▸ **Job**: The answer should consist of every line in the material below that has the word "Stellar".

▸ **Recorded information**:
- - -

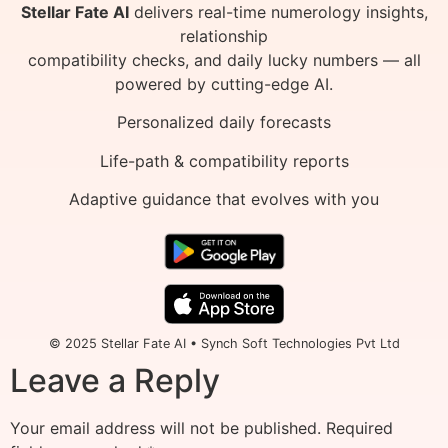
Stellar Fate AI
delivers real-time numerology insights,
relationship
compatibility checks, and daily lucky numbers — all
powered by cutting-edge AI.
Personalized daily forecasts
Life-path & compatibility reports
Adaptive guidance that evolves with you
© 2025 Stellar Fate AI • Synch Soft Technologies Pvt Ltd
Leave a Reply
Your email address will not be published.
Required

- - -

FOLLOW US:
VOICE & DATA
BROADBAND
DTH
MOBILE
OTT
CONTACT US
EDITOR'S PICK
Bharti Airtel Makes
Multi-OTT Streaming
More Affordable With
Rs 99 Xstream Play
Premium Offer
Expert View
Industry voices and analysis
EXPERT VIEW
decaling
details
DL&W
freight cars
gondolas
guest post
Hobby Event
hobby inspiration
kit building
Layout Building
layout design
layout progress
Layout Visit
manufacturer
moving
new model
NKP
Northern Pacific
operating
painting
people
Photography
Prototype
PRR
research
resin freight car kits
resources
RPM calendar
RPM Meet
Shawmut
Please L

- - -

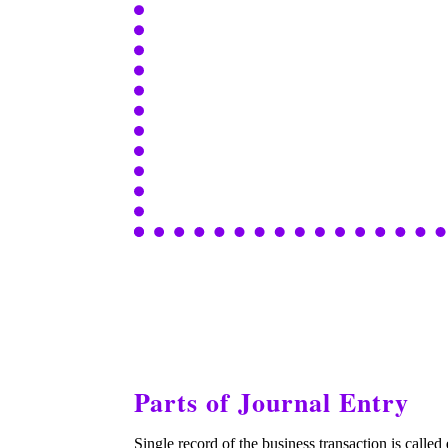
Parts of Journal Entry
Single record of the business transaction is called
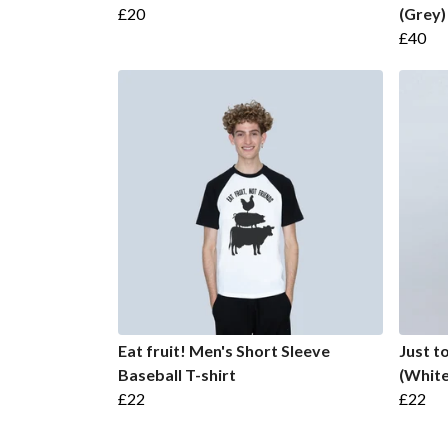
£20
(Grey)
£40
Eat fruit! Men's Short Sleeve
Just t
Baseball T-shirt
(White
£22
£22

- - -

▸ **Task output**:
Stellar Fate AI
© 2025 Stellar Fate AI • Synch Soft Technologies Pvt Ltd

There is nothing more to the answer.